L’Union des Syndicats de l’Immobilier (UNIS) annonce la suspension à titre conservatoire de cinq de ses adhérents impliqués dans l’affaire des syndics azuréens. Cette décision intervient à la suite des condamnations prononcées par le tribunal judiciaire de Nice dans le cadre de procédures de comparution sur reconnaissance préalable de culpabilité (CRPC). L’organisation engage parallèlement une procédure disciplinaire et affirme vouloir préserver la confiance accordée à la profession immobilière.

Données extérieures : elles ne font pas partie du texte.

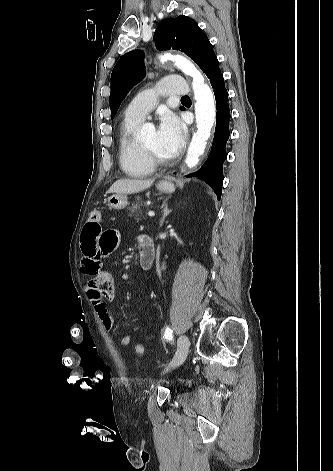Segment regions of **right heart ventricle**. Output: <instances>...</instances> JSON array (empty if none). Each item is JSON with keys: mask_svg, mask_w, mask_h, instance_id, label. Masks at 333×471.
Instances as JSON below:
<instances>
[{"mask_svg": "<svg viewBox=\"0 0 333 471\" xmlns=\"http://www.w3.org/2000/svg\"><path fill=\"white\" fill-rule=\"evenodd\" d=\"M141 120L124 118L118 139L119 163L124 173L130 177L141 178L154 171V165L145 155L135 135Z\"/></svg>", "mask_w": 333, "mask_h": 471, "instance_id": "1", "label": "right heart ventricle"}]
</instances>
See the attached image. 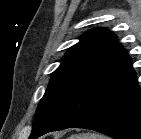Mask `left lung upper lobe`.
Wrapping results in <instances>:
<instances>
[{"label":"left lung upper lobe","mask_w":141,"mask_h":139,"mask_svg":"<svg viewBox=\"0 0 141 139\" xmlns=\"http://www.w3.org/2000/svg\"><path fill=\"white\" fill-rule=\"evenodd\" d=\"M122 50L117 37L106 29L87 31L80 42L68 50L61 65L54 71L36 110L30 137L45 127L82 82Z\"/></svg>","instance_id":"left-lung-upper-lobe-1"}]
</instances>
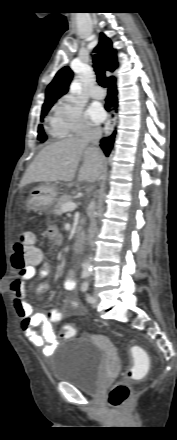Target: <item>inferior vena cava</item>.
<instances>
[{"instance_id": "inferior-vena-cava-1", "label": "inferior vena cava", "mask_w": 177, "mask_h": 440, "mask_svg": "<svg viewBox=\"0 0 177 440\" xmlns=\"http://www.w3.org/2000/svg\"><path fill=\"white\" fill-rule=\"evenodd\" d=\"M102 131L99 127L91 128L86 127L83 132V141L85 142H91L94 145H98L99 140L101 138ZM97 230V222H96V215L94 212L90 215V228H89V237H88V243L92 247L93 246V238Z\"/></svg>"}]
</instances>
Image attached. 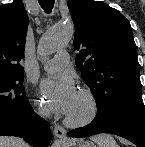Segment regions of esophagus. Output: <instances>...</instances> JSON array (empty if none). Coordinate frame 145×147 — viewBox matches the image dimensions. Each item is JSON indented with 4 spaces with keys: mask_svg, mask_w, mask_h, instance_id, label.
I'll return each instance as SVG.
<instances>
[{
    "mask_svg": "<svg viewBox=\"0 0 145 147\" xmlns=\"http://www.w3.org/2000/svg\"><path fill=\"white\" fill-rule=\"evenodd\" d=\"M54 135L60 140V141H63V142H66L68 141V138H67V134H66V130L59 126V125H56L54 127Z\"/></svg>",
    "mask_w": 145,
    "mask_h": 147,
    "instance_id": "1",
    "label": "esophagus"
}]
</instances>
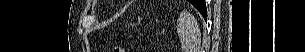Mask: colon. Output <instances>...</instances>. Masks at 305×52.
<instances>
[{
  "label": "colon",
  "instance_id": "5ec220e1",
  "mask_svg": "<svg viewBox=\"0 0 305 52\" xmlns=\"http://www.w3.org/2000/svg\"><path fill=\"white\" fill-rule=\"evenodd\" d=\"M114 52H124V49L121 47H115Z\"/></svg>",
  "mask_w": 305,
  "mask_h": 52
}]
</instances>
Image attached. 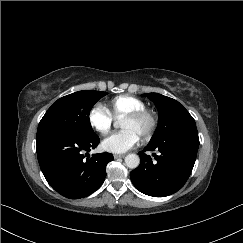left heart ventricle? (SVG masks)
I'll return each mask as SVG.
<instances>
[{"instance_id":"left-heart-ventricle-1","label":"left heart ventricle","mask_w":243,"mask_h":243,"mask_svg":"<svg viewBox=\"0 0 243 243\" xmlns=\"http://www.w3.org/2000/svg\"><path fill=\"white\" fill-rule=\"evenodd\" d=\"M121 128L123 130H132L139 138H142L148 129V122L146 120L132 121L123 119L121 122Z\"/></svg>"}]
</instances>
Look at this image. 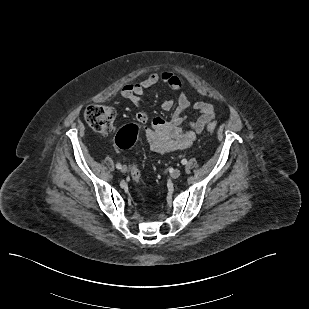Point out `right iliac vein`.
<instances>
[{"label":"right iliac vein","mask_w":309,"mask_h":309,"mask_svg":"<svg viewBox=\"0 0 309 309\" xmlns=\"http://www.w3.org/2000/svg\"><path fill=\"white\" fill-rule=\"evenodd\" d=\"M127 170H128V169H127V167H126V166H122V167H121V172H122V173H126V172H127Z\"/></svg>","instance_id":"63e3f726"}]
</instances>
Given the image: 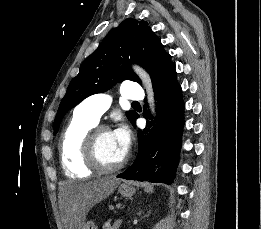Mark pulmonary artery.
<instances>
[{"label":"pulmonary artery","mask_w":261,"mask_h":229,"mask_svg":"<svg viewBox=\"0 0 261 229\" xmlns=\"http://www.w3.org/2000/svg\"><path fill=\"white\" fill-rule=\"evenodd\" d=\"M141 84H121L123 96L128 99H145ZM112 96L108 93L94 94L85 99L80 105L81 111L96 125L101 116L110 108Z\"/></svg>","instance_id":"1"}]
</instances>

L’UNIS réagit après les premières condamnations
L’affaire des syndics azuréens franchit une nouvelle étape. Dans un communiqué publié le 7 juillet, l’Union des Syndicats de l’Immobilier (UNIS) annonce avoir pris des « mesures conservatoires immédiates » à l’encontre de cinq de ses adhérents, dont les noms ont été rendus publics par Nice-Matin.
Cette décision fait suite aux jugements rendus par le tribunal judiciaire de Nice dans le cadre de procédures de comparution sur reconnaissance préalable de culpabilité (CRPC). Ces cinq professionnels figurent parmi les vingt-six syndics concernés par cette procédure judiciaire.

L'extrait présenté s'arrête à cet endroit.